(Dataset entries):
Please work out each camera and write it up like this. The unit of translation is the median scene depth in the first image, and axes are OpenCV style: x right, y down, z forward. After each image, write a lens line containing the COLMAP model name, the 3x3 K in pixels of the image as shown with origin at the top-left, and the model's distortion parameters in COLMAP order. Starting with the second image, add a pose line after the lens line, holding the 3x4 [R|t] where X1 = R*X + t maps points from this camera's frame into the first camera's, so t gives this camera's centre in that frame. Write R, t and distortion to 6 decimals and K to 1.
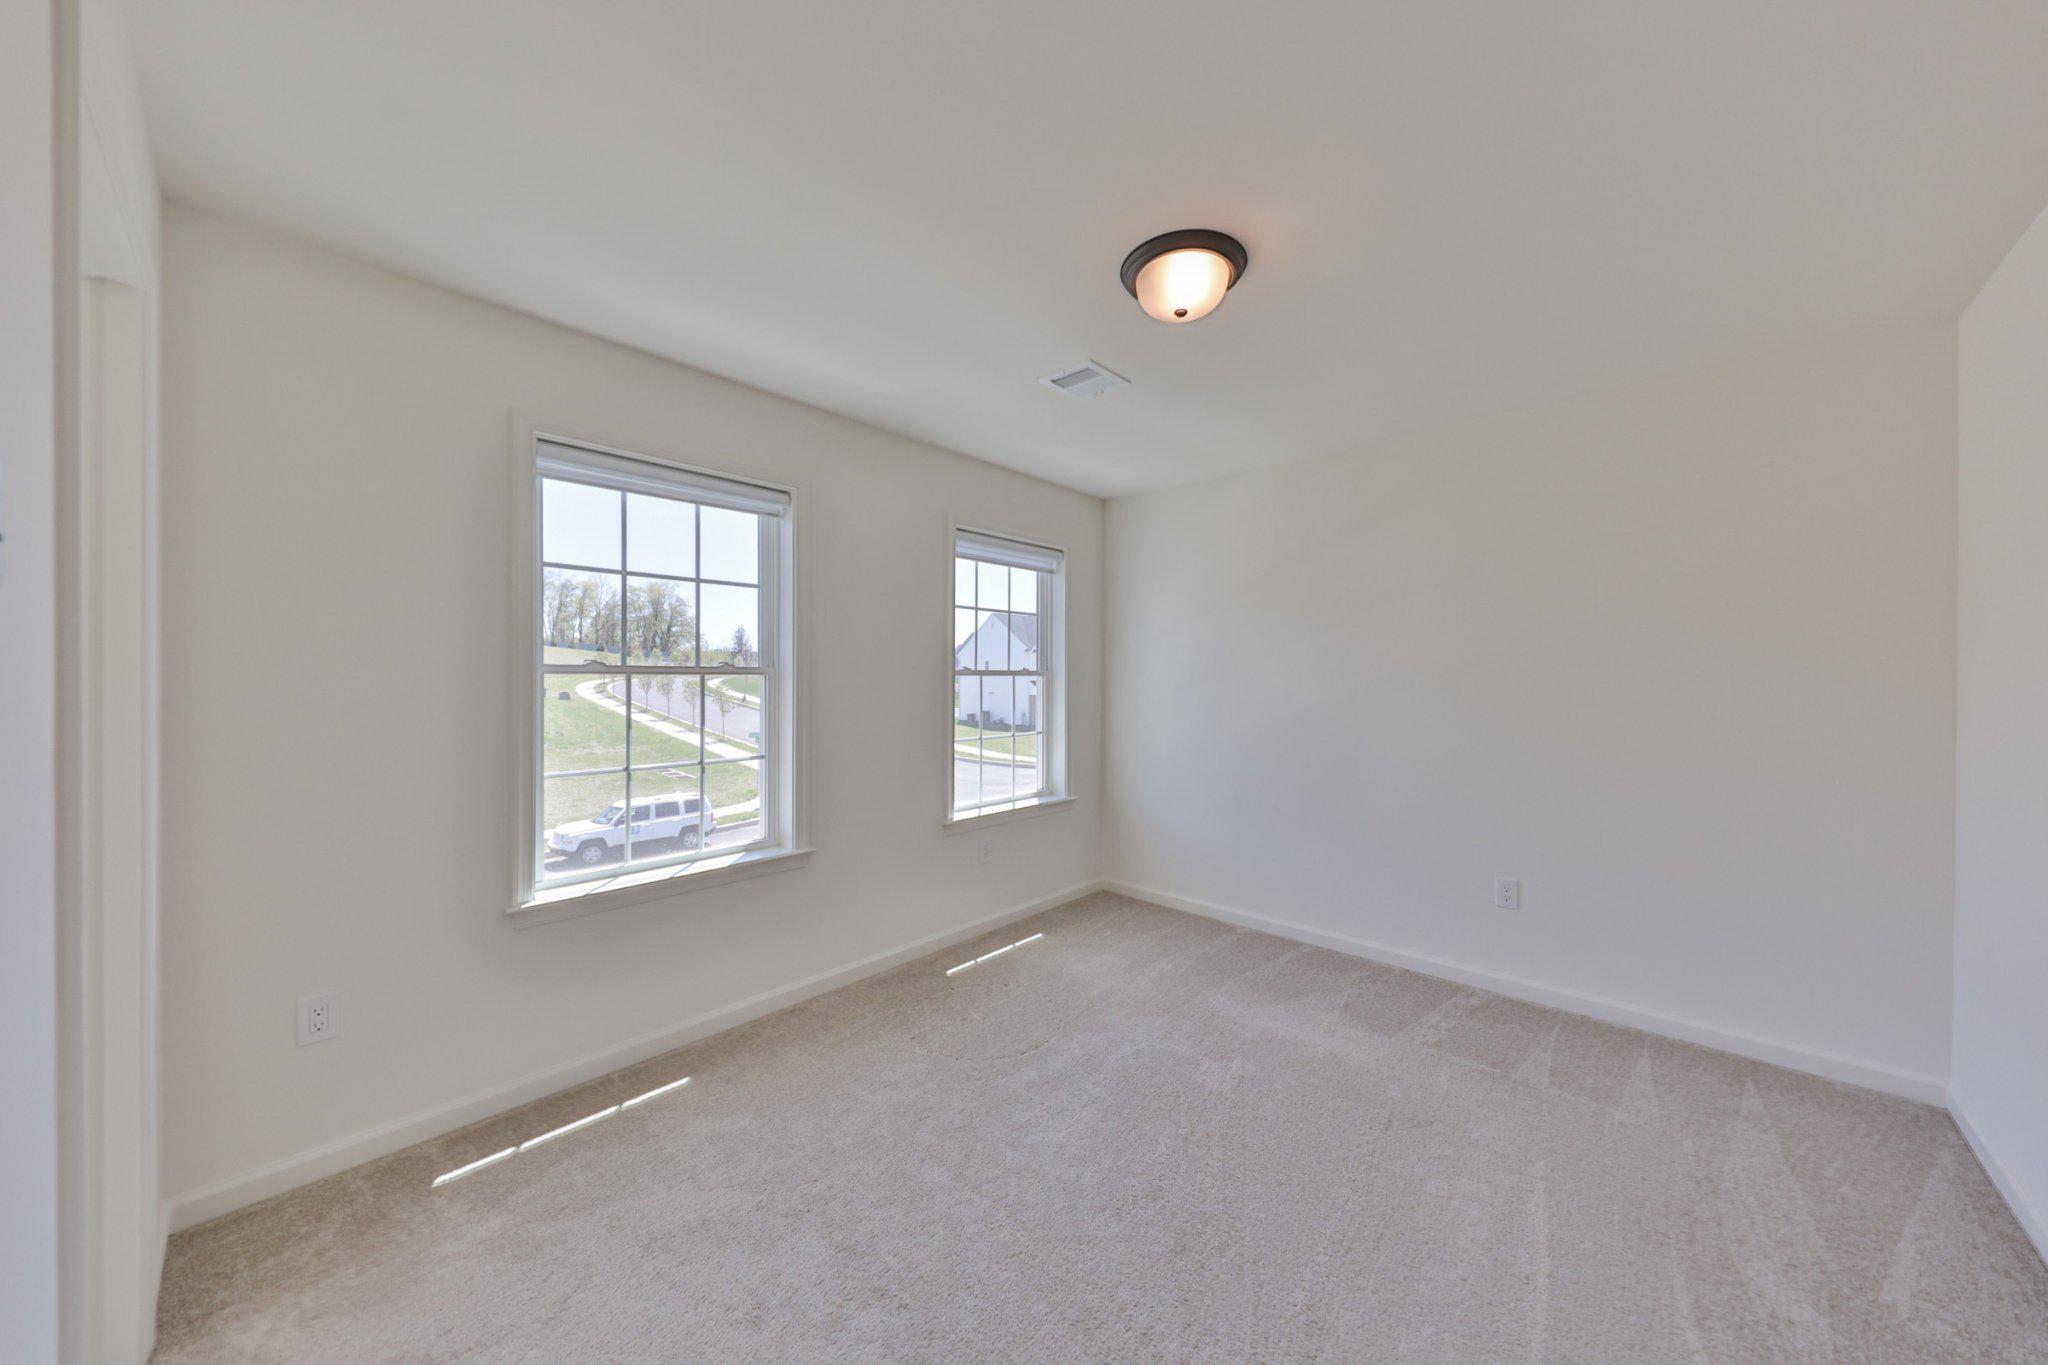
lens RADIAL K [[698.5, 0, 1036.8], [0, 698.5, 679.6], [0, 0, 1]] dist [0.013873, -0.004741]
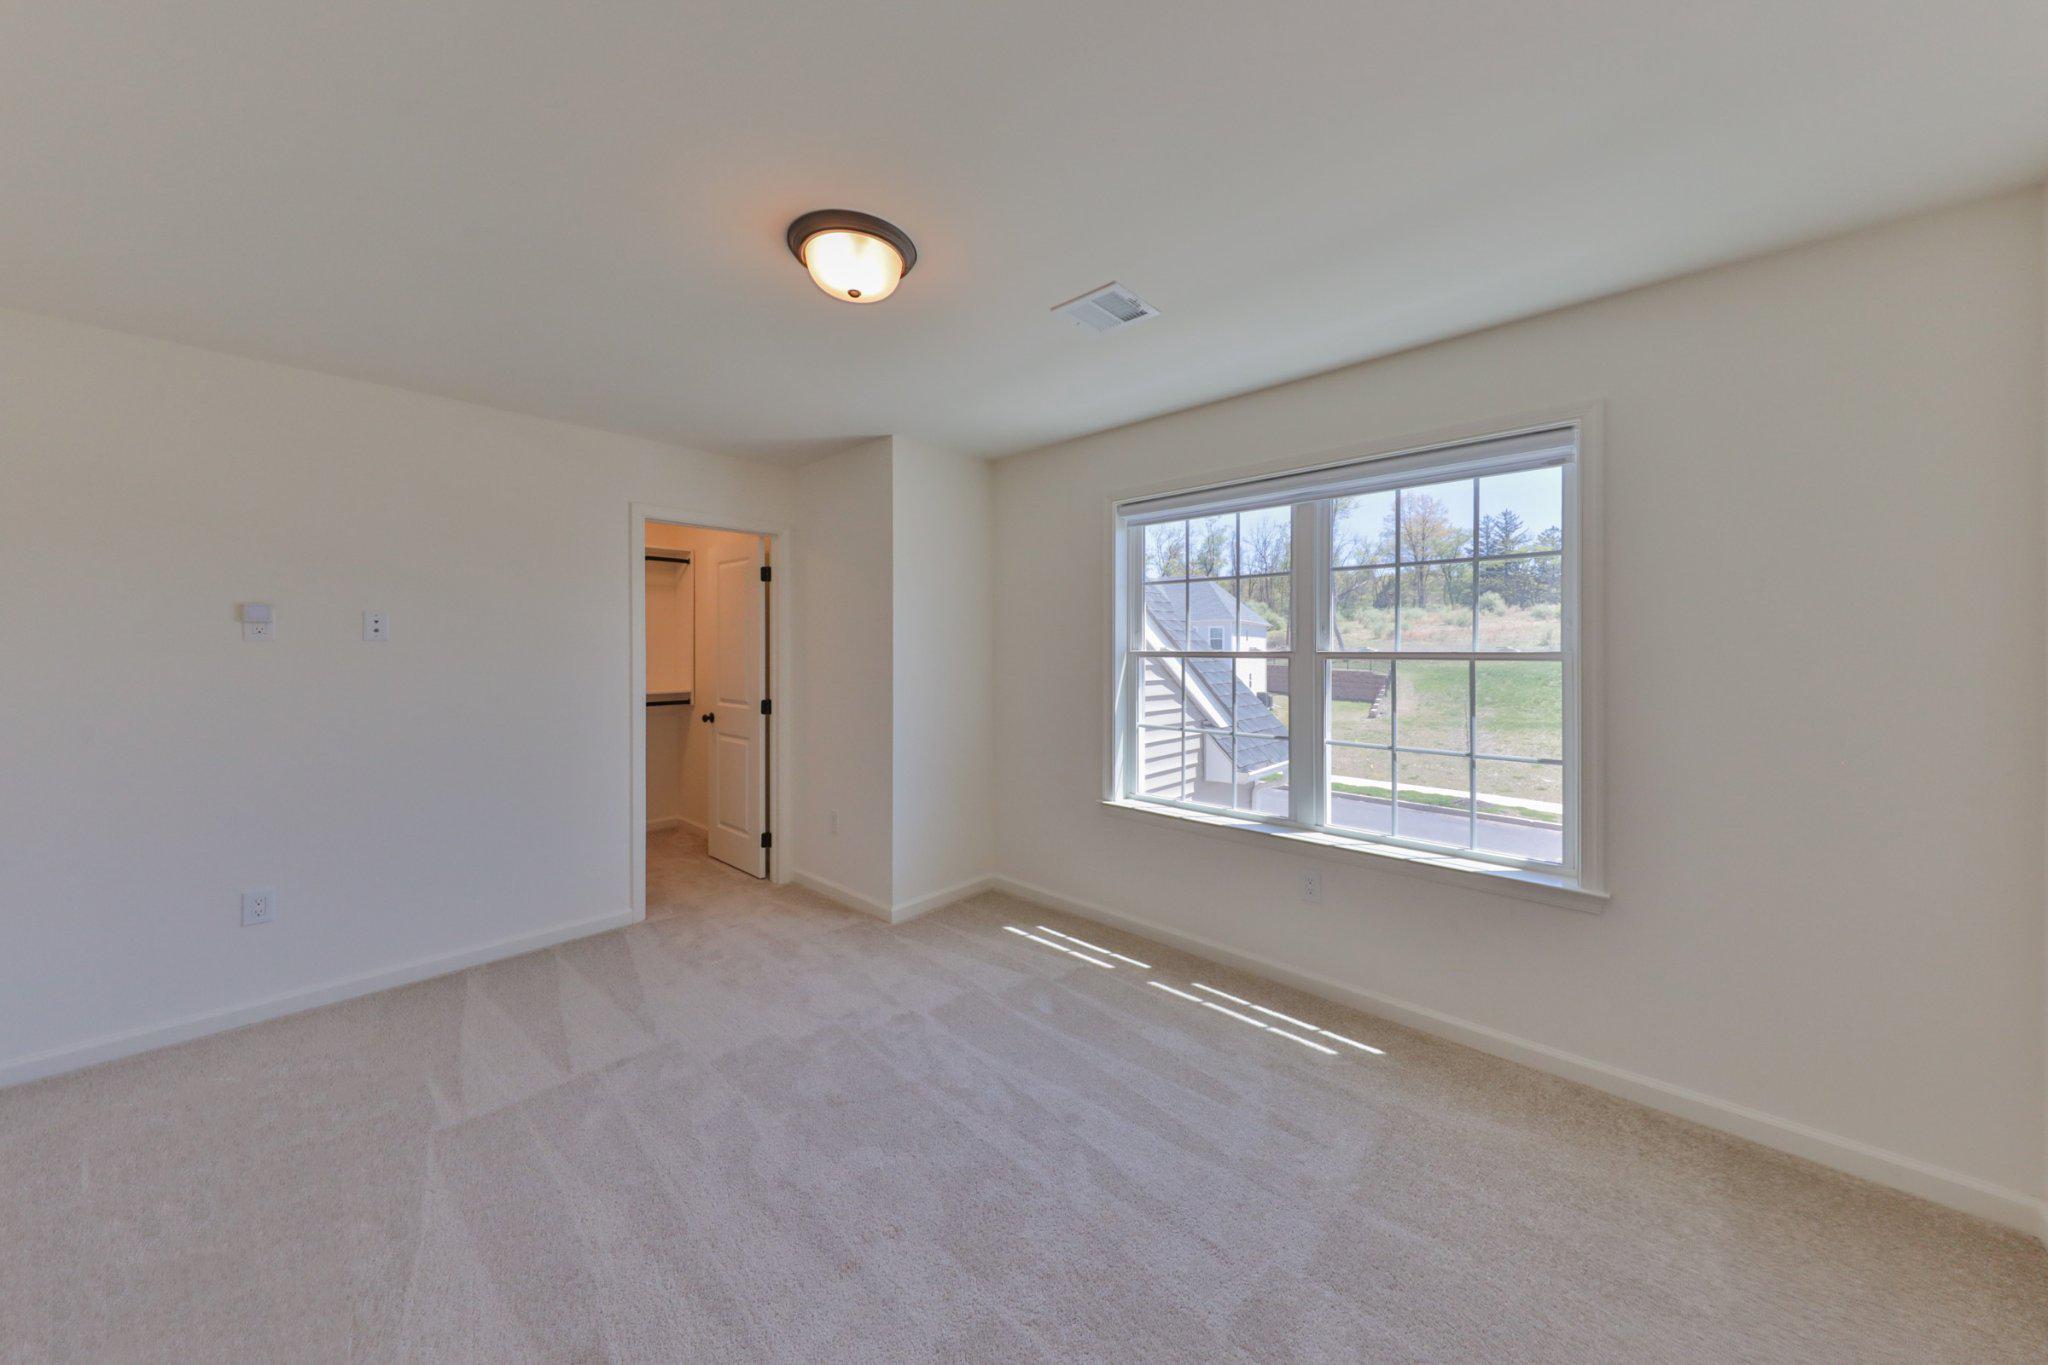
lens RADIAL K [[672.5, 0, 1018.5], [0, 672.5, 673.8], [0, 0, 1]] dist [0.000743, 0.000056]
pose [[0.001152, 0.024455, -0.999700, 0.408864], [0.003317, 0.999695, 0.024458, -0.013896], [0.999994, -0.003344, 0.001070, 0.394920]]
...
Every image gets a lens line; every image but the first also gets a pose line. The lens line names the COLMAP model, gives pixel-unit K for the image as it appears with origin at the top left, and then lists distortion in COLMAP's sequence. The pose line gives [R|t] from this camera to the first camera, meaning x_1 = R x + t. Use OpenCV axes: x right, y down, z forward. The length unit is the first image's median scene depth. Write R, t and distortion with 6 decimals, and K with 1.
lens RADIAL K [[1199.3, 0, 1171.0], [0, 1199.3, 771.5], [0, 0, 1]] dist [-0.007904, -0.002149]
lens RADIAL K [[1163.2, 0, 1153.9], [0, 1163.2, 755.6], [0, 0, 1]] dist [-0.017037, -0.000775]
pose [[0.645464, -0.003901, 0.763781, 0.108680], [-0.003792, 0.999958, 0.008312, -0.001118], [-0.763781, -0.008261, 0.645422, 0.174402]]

(Your objective): Copy out the lines from the line with "Please work out" up to and including the line with "-0.003344, 0.001070, 0.394920]]", leaving out the pictures.

(Answer):
Please work out each camera and write it up like this. The unit of translation is the median scene depth in the first image, and axes are OpenCV style: x right, y down, z forward. After each image, write a lens line containing the COLMAP model name, the 3x3 K in pixels of the image as shown with origin at the top-left, and the model's distortion parameters in COLMAP order. Starting with the second image, add a pose line after the lens line, holding the 3x4 [R|t] where X1 = R*X + t maps points from this camera's frame into the first camera's, so t gives this camera's centre in that frame. Write R, t and distortion to 6 decimals and K to 1.
lens RADIAL K [[698.5, 0, 1036.8], [0, 698.5, 679.6], [0, 0, 1]] dist [0.013873, -0.004741]
lens RADIAL K [[672.5, 0, 1018.5], [0, 672.5, 673.8], [0, 0, 1]] dist [0.000743, 0.000056]
pose [[0.001152, 0.024455, -0.999700, 0.408864], [0.003317, 0.999695, 0.024458, -0.013896], [0.999994, -0.003344, 0.001070, 0.394920]]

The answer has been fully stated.